[Revision comparison data]
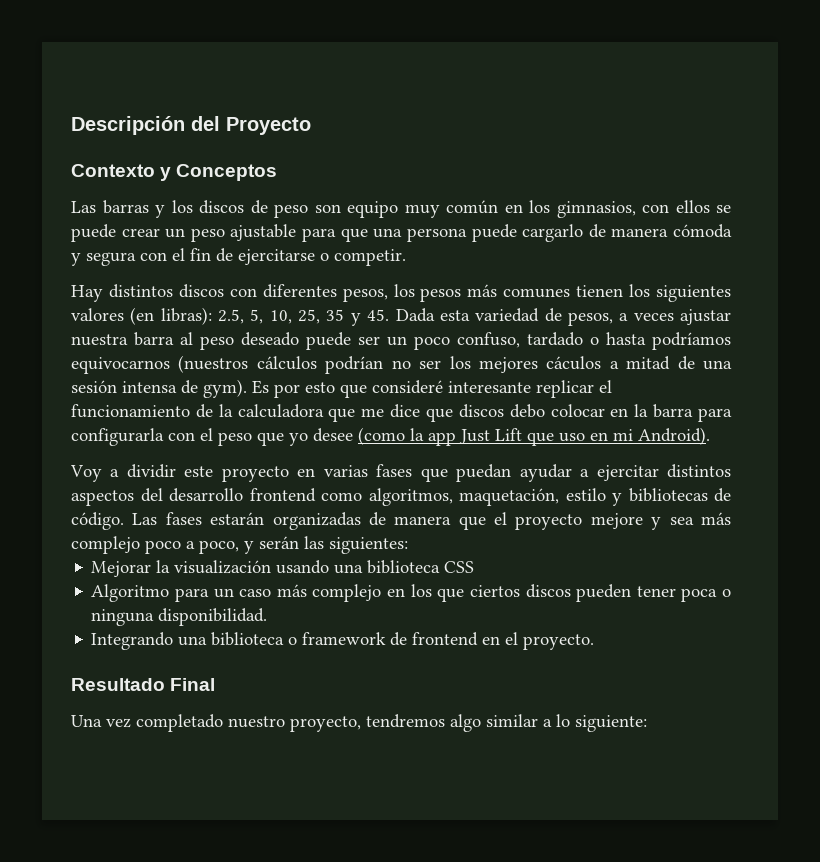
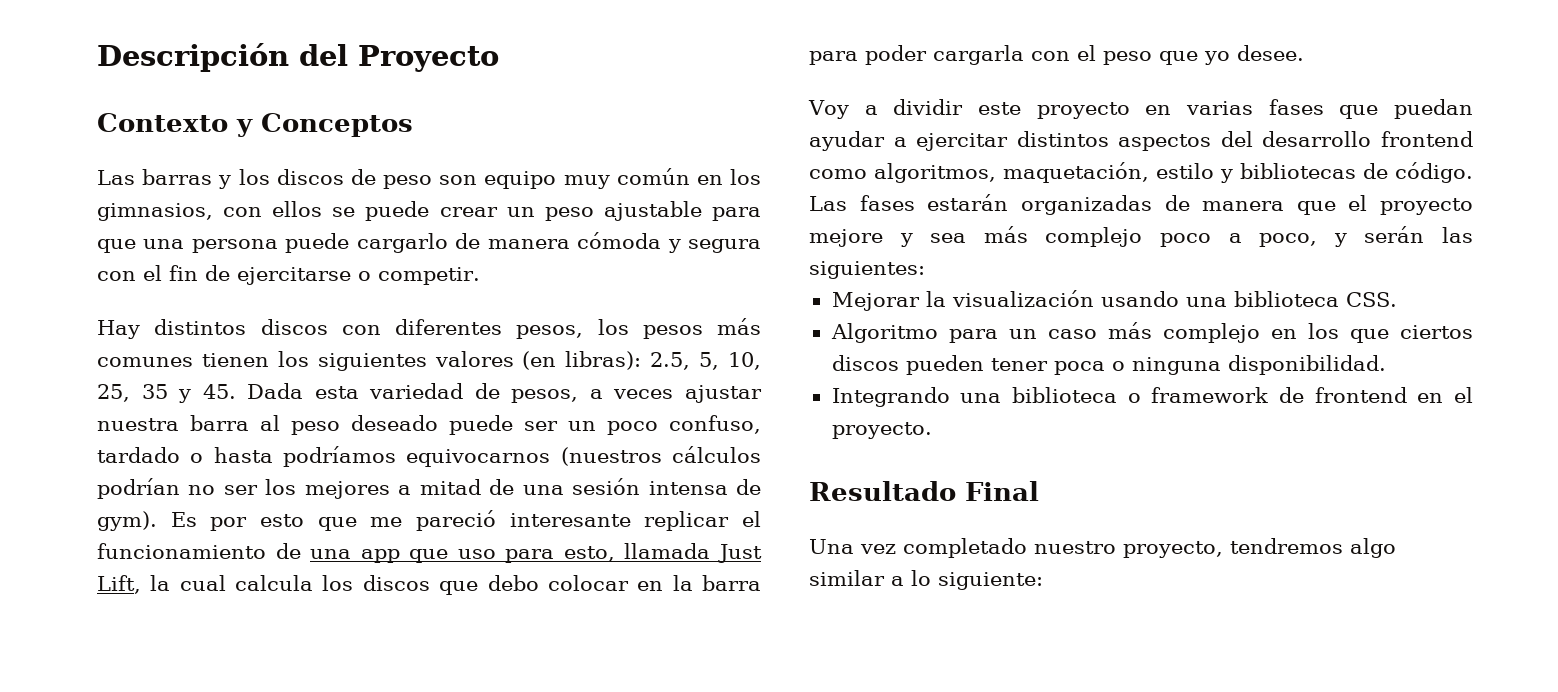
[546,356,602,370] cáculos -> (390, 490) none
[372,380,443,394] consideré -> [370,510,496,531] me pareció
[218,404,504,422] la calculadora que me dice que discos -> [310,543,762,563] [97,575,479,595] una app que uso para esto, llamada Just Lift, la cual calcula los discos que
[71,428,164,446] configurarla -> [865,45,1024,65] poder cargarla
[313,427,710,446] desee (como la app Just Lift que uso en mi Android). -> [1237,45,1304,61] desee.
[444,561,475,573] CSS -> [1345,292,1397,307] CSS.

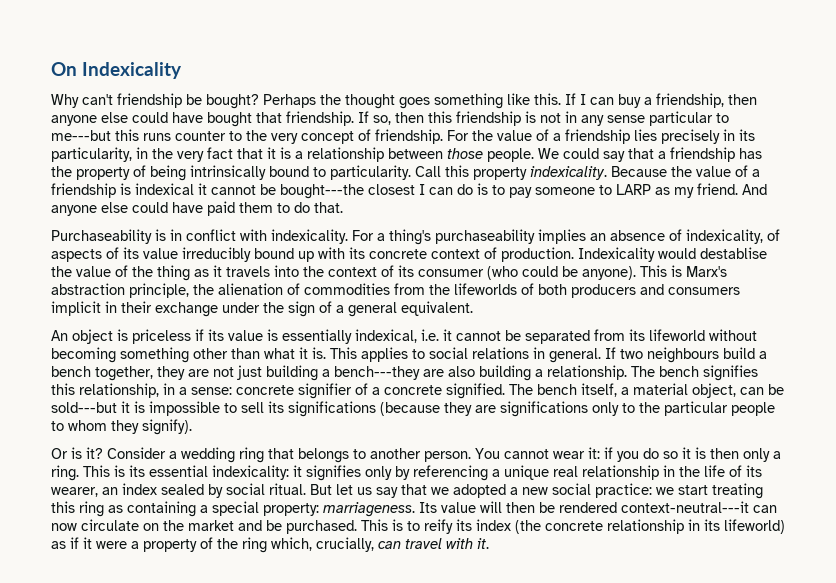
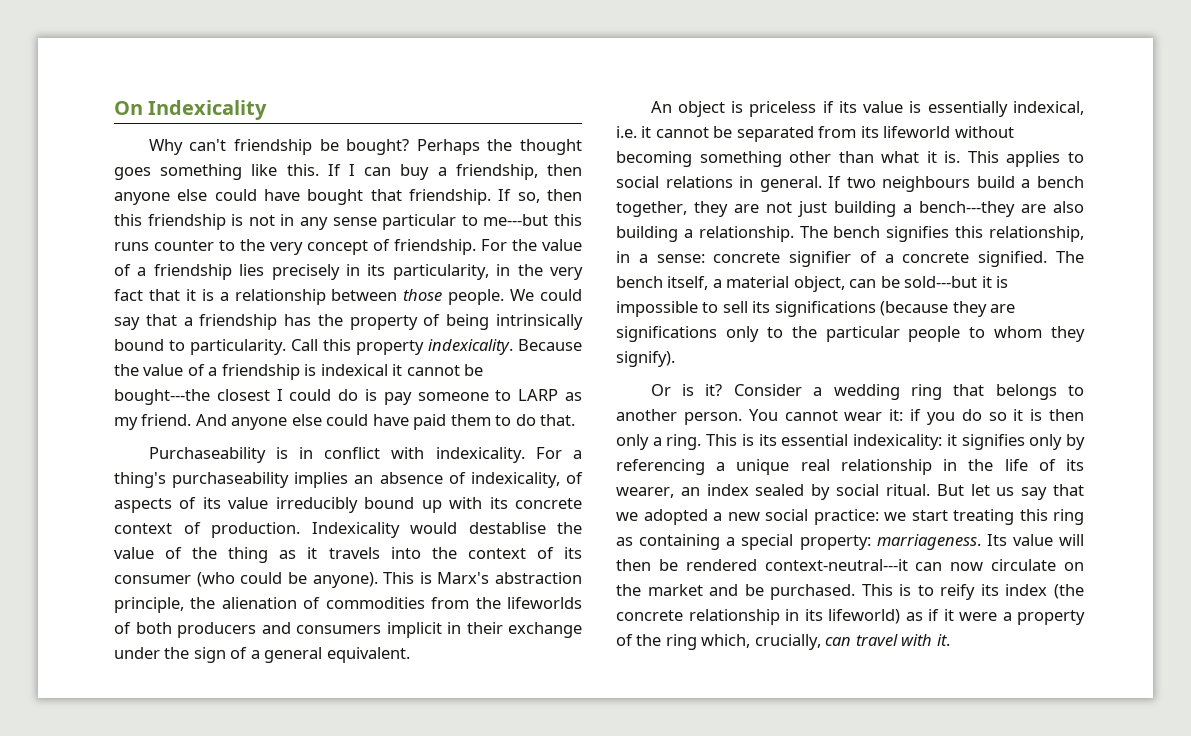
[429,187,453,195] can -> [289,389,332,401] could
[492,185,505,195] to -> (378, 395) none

**Your instructions**:
Lines holding "none": give how many there are in the entries above, and nothing more.

**Reply**:
2